Data items
-=-=-=-=-

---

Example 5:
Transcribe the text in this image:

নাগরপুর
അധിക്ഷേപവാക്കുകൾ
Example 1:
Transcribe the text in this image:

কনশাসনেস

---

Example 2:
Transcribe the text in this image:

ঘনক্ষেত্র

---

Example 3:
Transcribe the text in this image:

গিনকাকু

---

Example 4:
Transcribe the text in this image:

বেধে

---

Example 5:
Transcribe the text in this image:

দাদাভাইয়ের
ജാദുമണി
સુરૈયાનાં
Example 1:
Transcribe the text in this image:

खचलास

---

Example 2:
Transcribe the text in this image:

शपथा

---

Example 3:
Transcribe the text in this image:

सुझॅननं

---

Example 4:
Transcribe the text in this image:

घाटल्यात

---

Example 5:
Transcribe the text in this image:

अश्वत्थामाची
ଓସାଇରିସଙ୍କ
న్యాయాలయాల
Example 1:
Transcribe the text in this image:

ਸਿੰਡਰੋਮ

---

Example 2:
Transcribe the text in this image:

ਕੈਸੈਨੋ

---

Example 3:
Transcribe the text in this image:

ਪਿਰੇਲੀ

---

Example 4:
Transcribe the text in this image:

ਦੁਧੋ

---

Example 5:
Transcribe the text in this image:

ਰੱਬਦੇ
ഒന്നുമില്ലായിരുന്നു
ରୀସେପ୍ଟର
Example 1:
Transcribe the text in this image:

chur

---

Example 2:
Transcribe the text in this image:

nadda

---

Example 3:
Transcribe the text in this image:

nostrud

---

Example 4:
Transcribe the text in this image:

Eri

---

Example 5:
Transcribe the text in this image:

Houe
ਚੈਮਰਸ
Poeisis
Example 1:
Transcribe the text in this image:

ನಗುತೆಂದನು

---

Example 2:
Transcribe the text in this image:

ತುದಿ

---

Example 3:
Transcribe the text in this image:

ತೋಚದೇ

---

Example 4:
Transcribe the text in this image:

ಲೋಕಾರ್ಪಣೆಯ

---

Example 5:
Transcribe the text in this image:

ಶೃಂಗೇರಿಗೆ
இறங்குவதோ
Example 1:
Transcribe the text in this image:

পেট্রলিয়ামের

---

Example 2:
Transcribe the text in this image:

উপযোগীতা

-=-=-=-=-

### STATED GOAL
Rewrite the items above with "Transcribe" switched to "Write out" everywhere it occurs, and leave everything else unchanged.

### WRITTEN RESPONSE
---

Example 5:
Write out the text in this image:

নাগরপুর
അധിക്ഷേപവാക്കുകൾ
Example 1:
Write out the text in this image:

কনশাসনেস

---

Example 2:
Write out the text in this image:

ঘনক্ষেত্র

---

Example 3:
Write out the text in this image:

গিনকাকু

---

Example 4:
Write out the text in this image:

বেধে

---

Example 5:
Write out the text in this image:

দাদাভাইয়ের
ജാദുമണി
સુરૈયાનાં
Example 1:
Write out the text in this image:

खचलास

---

Example 2:
Write out the text in this image:

शपथा

---

Example 3:
Write out the text in this image:

सुझॅननं

---

Example 4:
Write out the text in this image:

घाटल्यात

---

Example 5:
Write out the text in this image:

अश्वत्थामाची
ଓସାଇରିସଙ୍କ
న్యాయాలయాల
Example 1:
Write out the text in this image:

ਸਿੰਡਰੋਮ

---

Example 2:
Write out the text in this image:

ਕੈਸੈਨੋ

---

Example 3:
Write out the text in this image:

ਪਿਰੇਲੀ

---

Example 4:
Write out the text in this image:

ਦੁਧੋ

---

Example 5:
Write out the text in this image:

ਰੱਬਦੇ
ഒന്നുമില്ലായിരുന്നു
ରୀସେପ୍ଟର
Example 1:
Write out the text in this image:

chur

---

Example 2:
Write out the text in this image:

nadda

---

Example 3:
Write out the text in this image:

nostrud

---

Example 4:
Write out the text in this image:

Eri

---

Example 5:
Write out the text in this image:

Houe
ਚੈਮਰਸ
Poeisis
Example 1:
Write out the text in this image:

ನಗುತೆಂದನು

---

Example 2:
Write out the text in this image:

ತುದಿ

---

Example 3:
Write out the text in this image:

ತೋಚದೇ

---

Example 4:
Write out the text in this image:

ಲೋಕಾರ್ಪಣೆಯ

---

Example 5:
Write out the text in this image:

ಶೃಂಗೇರಿಗೆ
இறங்குவதோ
Example 1:
Write out the text in this image:

পেট্রলিয়ামের

---

Example 2:
Write out the text in this image:

উপযোগীতা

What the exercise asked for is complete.